À 9 ans, il regarde à la télévision, hypnotisé, la soprano Jessye Norman participer au bicentenaire de la Révolution. « J’ai dit à ma mère que je voulais faire ce métier. » Pourtant, bac littéraire en poche, il n’est pas question de devenir chanteur lyrique. « Il faut bien se rendre compte que, lorsqu’on vit en province et qu’on n’a pas de chanteur professionnel dans son entourage, le monde de l’opéra paraît lointain, impénétrable, hasardeux… On ne sait pas du tout comment s’y prendre pour devenir artiste. » Ce sera donc la fac de droit, en plus du conservatoire, à La Rochelle. « Ce n’était pas un choix par défaut : j’adorais ça. Le droit c’est des mathématiques avec des lettres. Certains articles du Code civil sont très joliment écrits. On pourrait croire à des maximes de La Fontaine. »
Difficile pourtant de mener les deux cursus de front. « L’année du master, j’étais en cycle DEM, avec une dizaine d’heures de cours au conservatoire… J’ai dû arrêter la musique. » Mais Pierre n’abandonne pas tout à fait l’idée de tenter sa chance dans la musique : « Je ne savais pas encore quelle forme mon double parcours allait prendre, mais je savais que je voulais le faire. » Deux ans plus tard, il entre au Conservatoire de Paris. C’est au tour du droit d’être exclu. « Quand vous avez l’habitude de plancher sur des bouquins, vous aimez être dans une bibliothèque, dans cette ambiance studieuse et calme, de concentration… C’est presque de la méditation. Cela apaise, c’est une hygiène de vie. »

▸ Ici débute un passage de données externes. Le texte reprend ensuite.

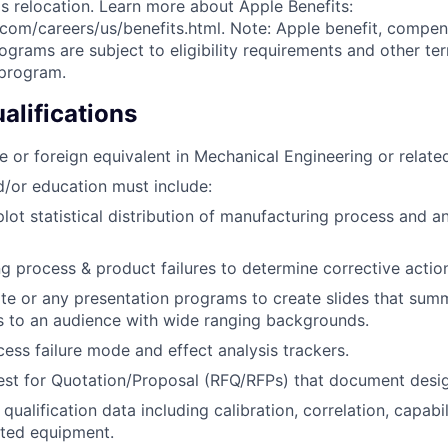
s relocation. Learn more about Apple Benefits:
com/careers/us/benefits.html. Note: Apple benefit, compe
grams are subject to eligibility requirements and other te
 program.
lifications
e or foreign equivalent in Mechanical Engineering or related
/or education must include:
lot statistical distribution of manufacturing process and a
g process & product failures to determine corrective actio
ote or any presentation programs to create slides that summ
s to an audience with wide ranging backgrounds.
ess failure mode and effect analysis trackers.
st for Quotation/Proposal (RFQ/RFPs) that document desig
ualification data including calibration, correlation, capabili
ted equipment.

La basse se fait alors repérer par William Christie et enchaîne les productions, souvent en tant que soliste, avec Les Arts florissants : Aix-en-Provence, New York, Moscou… Un agenda bien fourni qui ne l’empêche pas de sortir diplômé de l’École des notaires de Paris, en 2007. Sa spécialité ? La succession internationale. « Avec la mondialisation, il y a de plus en plus de mariages binationaux et de gens qui ont des biens à l’étranger. Ce sont souvent des affaires passionnantes. » Pierre se définissait jusque-là comme « notaire volant ». Il travaillait ponctuellement avec plusieurs études. Une formule qui lui permettait de garder une relative indépendance. Aujourd’hui, il compte ouvrir son étude et a fait une demande de nomination à La Rochelle et à Paris. « Cela est possible depuis la loi Macron, destinée à ouvrir la profession. » Particulièrement impliqué dans la réforme de son métier, Pierre fait partie d’un groupe de jeunes diplômés qui militent dans ce sens auprès de Bercy. « Le métier de notaire manque beaucoup de femmes : elles ne sont que 20 % ! »

Le notaire prendrait-il le pas sur le chanteur ? « Ma demande de nomination pourrait le laisser penser, et pourtant… Je n’ai jamais été en si grande forme vocale, et j’enchaîne les concerts. » Pierre compte d’ailleurs trouver un agent. Il concède qu’il n’est pas facile de jongler entre deux métiers si différents : « Le chant à haut niveau est très exigeant. » Mais son second métier le tranquillise : « C’est une manière d’assurer ses arrières dans un milieu où les carrières sont particulièrement fragiles. » Le musicien se souvient de la transition difficile entre le CNSMD et la vie professionnelle : « Ce n’est pas parce que vous avez un diplôme de conservatoire que vous devenez chanteur lyrique. Alors que quand vous sortez de la fac de médecine… vous êtes médecin. On peut être le meilleur des élèves et ne pas réussir à construire une carrière. »

La mezzo Yete Queiroz a chanté aux côtés de Pierre à plusieurs reprises. « J’ai fait appel à lui lors d’une affaire de succession familiale, et j’ai retrouvé la même empathie et la même sensibilité chez le juriste que chez le musicien. »

S’il ne croit « pas trop » à l’astrologie, Pierre glisse tout de même qu’il est Balance, un signe zodiacal qui le fait sourire. « “Il faut faire un choix”, je l’ai entendu tellement de fois : des amis, des conseils de fin de concert, des gens qui me disent que ce sera trop compliqué. J’ai souvent fait l’un puis l’autre métier, mais ma vie… c’est de faire les deux ! » En même temps.